Transcriptional control in inflammation and cancer
c/o IFOM-IEO Campus
Via Adamello, 16 - 20139 Milan, Italy
Tel. 02 57489.953
The research activity in our laboratory is focused on understanding the molecular control of inflammatory gene expression and on the epigenetic mechanisms linking chronic inflammation to cancer development.
Inflammatory responses are complex biological reactions activated by microbial and non-microbial triggers, and impacting on a broad variety of normal and pathological conditions. Inflammation underlies processes as different as the efficient elimination of invading microbes; abnormal acute responses leading to septic shock; and tissue-destructive diseases like rheumatoid arthritis. An inflammatory infiltrate is also an integral component of tumors and is believed to contribute to some tumor properties like formation of new blood vessels and tissue invasion. Both acute and chronic inflammation involves dynamic and coordinated changes in expression of hundreds of genes, which reflects specific functions of different gene products during subsequent stages of the response. Myeloid cells and macrophages in particular, are crucial mediators of inflammation. Macrophages are abundantly and broadly represented in peripheral tissues and act both as effector cells of the immune system, endowed with a broad microbial recognition capacity, and as housekeeping phagocytes constantly working to remove debris and maintain tissue integrity. Many other cells can set in motion an inflammatory gene expression program; however, obvious quantitative and qualitative differences exist when different cell types are exposed to the same inflammatory agent, suggesting that the cellular context is a main determinant of the transcriptional output. Macrophages themselves show a remarkable plasticity in their gene expression programs and can dramatically change their functionality when exposed to different microenvironments. A major interest of the lab is to clarify the molecular mechanisms controlling macrophage gene expression and in particular the inflammatory gene expression program. In the last years, we have started using extensively genomic approaches and in particular chromatin immunoprecipitation coupled to high-throughput sequencing to address some basic aspects of the inflammatory gene expression program, in particular the identification of genomic regulatory regions that control genes essential for inflammation.

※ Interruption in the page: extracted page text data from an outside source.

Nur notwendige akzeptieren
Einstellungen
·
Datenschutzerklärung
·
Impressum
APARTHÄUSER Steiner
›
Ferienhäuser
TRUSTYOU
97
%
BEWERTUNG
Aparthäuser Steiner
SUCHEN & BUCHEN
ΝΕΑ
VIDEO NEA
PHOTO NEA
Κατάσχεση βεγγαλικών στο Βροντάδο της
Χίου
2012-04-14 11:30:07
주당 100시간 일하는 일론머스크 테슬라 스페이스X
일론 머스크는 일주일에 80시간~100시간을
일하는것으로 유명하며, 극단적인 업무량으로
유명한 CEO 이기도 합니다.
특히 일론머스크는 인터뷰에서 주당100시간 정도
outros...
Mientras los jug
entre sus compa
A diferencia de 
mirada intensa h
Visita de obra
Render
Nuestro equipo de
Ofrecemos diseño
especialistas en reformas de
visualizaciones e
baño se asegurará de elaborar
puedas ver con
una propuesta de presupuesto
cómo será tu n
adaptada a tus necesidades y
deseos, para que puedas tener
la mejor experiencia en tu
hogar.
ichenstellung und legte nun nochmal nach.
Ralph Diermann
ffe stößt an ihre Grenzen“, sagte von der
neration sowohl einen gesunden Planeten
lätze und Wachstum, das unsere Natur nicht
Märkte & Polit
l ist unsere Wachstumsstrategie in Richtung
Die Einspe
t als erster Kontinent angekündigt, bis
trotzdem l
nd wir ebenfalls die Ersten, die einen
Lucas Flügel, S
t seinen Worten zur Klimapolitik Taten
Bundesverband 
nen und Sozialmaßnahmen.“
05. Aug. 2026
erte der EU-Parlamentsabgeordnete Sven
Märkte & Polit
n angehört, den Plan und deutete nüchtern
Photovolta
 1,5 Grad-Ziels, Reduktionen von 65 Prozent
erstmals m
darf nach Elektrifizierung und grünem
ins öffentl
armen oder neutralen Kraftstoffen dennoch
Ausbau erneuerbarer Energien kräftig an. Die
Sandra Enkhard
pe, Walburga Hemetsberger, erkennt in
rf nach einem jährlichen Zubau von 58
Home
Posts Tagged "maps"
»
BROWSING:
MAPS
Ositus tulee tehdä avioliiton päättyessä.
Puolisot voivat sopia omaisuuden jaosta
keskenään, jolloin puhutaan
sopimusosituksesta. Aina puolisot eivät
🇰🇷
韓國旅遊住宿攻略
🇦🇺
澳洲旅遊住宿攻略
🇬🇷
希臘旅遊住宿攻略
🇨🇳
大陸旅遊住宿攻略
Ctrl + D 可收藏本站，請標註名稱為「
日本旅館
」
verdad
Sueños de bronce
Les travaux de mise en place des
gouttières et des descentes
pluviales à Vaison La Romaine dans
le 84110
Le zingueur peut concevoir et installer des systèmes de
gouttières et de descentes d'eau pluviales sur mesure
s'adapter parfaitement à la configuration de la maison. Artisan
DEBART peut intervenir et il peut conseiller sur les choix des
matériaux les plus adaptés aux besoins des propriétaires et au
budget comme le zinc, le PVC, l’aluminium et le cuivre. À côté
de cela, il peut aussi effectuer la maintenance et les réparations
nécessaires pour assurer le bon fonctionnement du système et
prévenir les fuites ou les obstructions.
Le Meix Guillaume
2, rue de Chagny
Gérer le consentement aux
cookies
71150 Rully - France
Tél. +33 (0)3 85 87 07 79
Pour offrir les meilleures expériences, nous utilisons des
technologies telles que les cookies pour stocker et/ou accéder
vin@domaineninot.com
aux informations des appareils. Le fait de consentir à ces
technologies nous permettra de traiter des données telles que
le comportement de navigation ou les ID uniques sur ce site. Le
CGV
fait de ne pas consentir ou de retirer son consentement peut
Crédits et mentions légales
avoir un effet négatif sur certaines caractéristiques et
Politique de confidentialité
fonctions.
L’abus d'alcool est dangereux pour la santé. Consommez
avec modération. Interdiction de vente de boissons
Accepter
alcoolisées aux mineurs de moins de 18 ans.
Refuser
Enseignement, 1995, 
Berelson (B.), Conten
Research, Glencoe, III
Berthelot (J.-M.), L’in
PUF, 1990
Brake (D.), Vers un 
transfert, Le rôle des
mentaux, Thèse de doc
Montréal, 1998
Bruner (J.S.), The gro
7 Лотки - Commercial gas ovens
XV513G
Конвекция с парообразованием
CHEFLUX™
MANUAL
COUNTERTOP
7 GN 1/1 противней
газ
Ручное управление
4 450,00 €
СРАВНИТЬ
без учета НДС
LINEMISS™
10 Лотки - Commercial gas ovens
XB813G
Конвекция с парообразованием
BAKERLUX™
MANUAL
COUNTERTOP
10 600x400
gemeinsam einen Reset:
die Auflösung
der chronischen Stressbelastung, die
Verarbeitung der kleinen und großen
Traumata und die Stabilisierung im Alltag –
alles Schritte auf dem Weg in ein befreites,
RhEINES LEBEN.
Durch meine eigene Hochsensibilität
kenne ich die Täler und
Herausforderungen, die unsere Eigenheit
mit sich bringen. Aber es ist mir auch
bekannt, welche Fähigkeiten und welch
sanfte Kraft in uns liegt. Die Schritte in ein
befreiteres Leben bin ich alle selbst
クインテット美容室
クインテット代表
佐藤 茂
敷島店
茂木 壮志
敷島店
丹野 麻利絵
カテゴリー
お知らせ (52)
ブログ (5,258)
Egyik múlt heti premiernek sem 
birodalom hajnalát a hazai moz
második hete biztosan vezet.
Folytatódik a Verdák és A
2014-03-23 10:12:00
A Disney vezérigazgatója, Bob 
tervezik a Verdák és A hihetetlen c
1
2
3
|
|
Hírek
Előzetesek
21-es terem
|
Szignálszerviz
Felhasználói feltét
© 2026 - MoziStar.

The second main research area relates to the mechanisms that link chronic inflammation to cancer initiation and progression. Chronic inflammation is a common cause of epithelial cancers in various organs. However, a detailed molecular understanding of how inflammation leads to the changes in sequence, structure, organization and ultimately functionality of the genome that underlie all cancers, is still lacking. Genomic alterations during cancer development are accompanied by epigenetic changes, namely alterations in the post-translational modifications of DNA and associated proteins (mainly histones). These modifications (marks) impact on accessibility, usage and stability of the underlying genomic information, and in some cases can be autonomously transmitted across mitosis. Most importantly, chromatin modifications can be modulated by environmental cues: for instance levels of DNA methylation in experimental models and, in specific contexts, also in humans, are affected to the dietary income of folic acid. Therefore, an attractive possibility is that chronic inflammation may promote cancer by inducing a progressive deterioration of chromatin marks. This is now being tested in the lab using mouse models of multi-stage carcinogenesis.